Friday, July 28, 2006
Launching a Successful Patent Licensing Campaign After eBay v. MercExchange
The clever combatant imposes his will on the enemy, but does not allow the enemy's will to be imposed on him.
Sun Tzu – The Art of War
The epic battle between Research in Motion, makers of the Blackberry, and NTP, owners of a patent which covered that product, ended when the trial judge, wielding the threat of an injunction which could have shut down the Blackberry email system, forced RIM to settle. The pressure which the judge was able to impose –an injunction -- would virtually have put the company out of business -- forced RIM into a settlement of over $600 million, even though it had already persuaded the US Patent Office to reject two of the patents NTP had asserted in the litigation.
A sea change in the relative bargaining positions of patent owner and target occurred when the United States Supreme Court decided eBay v. MercExchange. In that case, the court reversed long-standing precedent holding that a patentholder was automatically entitled to a permanent injunction after winning at trial and gave trial judges the discretion to decide whether a patent owner has suffered “irreparable harm” sufficient to warrant an injunction. Indeed, the first district court to consider this issue – the normally plaintiff-friendly Eastern District of Texas – denied a plaintiff an injunction to prevent Microsoft from using infringing “product activiation” software.
This may prove a difficult burden to meet where a patent owner’s primary current asset is its patent portfolio or where the patent owner has not begun selling products in substantial quantities. Indeed, it may prove difficult for a patentholder to obtain an injunction where the patent owner and the infringer do not compete.
The question, for companies seeking to license their inventions, is how to effectively persuade infringers to take a license to their patents when the threat of an injunction has been dramatically lessened. The answer is for patentees to intelligently select targets who pose the greatest competitive threat – 1) those who are, or will be, in the same market niche as the patentholder or 2) those who can, in some manner, interfere with the patent owner’s ability to compete.

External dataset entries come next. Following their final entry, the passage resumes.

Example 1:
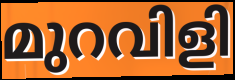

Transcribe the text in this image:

മുറവിളി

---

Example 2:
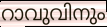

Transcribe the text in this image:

റാവുവിനും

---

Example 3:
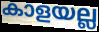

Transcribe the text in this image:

കാളയല്ല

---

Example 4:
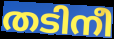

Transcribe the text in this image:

തടിനീ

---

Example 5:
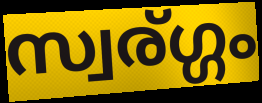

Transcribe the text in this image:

സ്വര്ഗ്ഗം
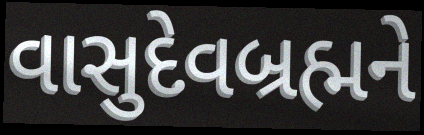
વાસુદેવબ્રહ્મને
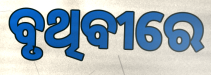
ବୃଥିବୀରେ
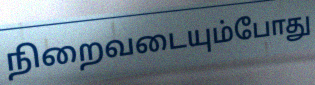
நிறைவடையும்போது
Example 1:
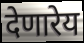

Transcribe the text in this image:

देणारेय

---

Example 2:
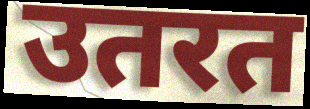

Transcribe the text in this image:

उतरत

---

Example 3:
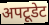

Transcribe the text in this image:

अपटूडेट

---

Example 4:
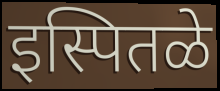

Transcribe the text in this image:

इस्पितळे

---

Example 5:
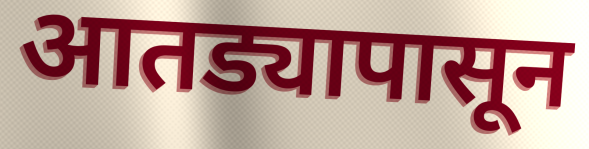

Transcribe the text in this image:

आतड्यापासून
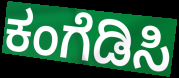
ಕಂಗೆಡಿಸಿ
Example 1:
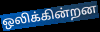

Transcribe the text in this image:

ஒலிக்கின்றன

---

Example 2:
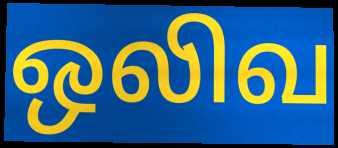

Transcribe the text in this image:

ஒலிவ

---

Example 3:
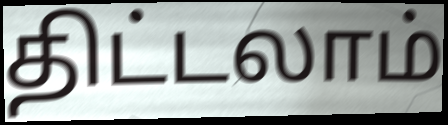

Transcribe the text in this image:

திட்டலாம்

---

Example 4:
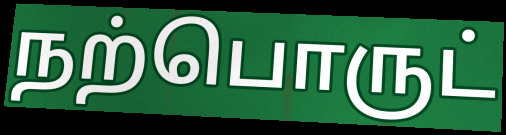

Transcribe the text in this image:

நற்பொருட்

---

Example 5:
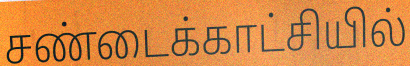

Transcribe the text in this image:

சண்டைக்காட்சியில்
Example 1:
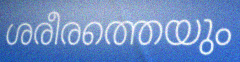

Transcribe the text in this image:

ശരീരത്തെയും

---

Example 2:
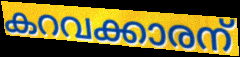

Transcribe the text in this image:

കറവക്കാരന്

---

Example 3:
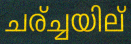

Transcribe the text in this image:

ചര്ച്ചയില്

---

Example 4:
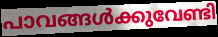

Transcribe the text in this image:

പാവങ്ങൾക്കുവേണ്ടി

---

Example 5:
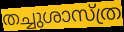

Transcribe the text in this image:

With a significantly lessened injunction threat, a patentholder must be even smarter in order to snag potential licensees. A patent owner must not only be vigilant in identifying potential infringers, it should be careful to avoid sending “invitations to license” to every company in an industry without investigating whether the potential target actually uses the patented technology. These letters are usually ignored – costing the patentholder time, effort and energy. After all, a months-long delay in licensing a patent will not impress the next target and in-house attorneys do talk to each other.
The better strategy, now that the threat of an injunction is less credible, is to do a comprehensive analysis, before sending out any letters, of which targets are the most likely to be economically threatened by your patent portfolio and which pose the greatest competitive threat to you. After the targets have been approached, the initial inquiries should be followed up aggressively – the potential infringer should know that you are serious and that you will take action if your initial inquiries are ignored or rejected. Infringers of your patents should know that for them, despite the eBay decision, there are still consequences – including the real threat of an injunction – of failing to take a license to your patents.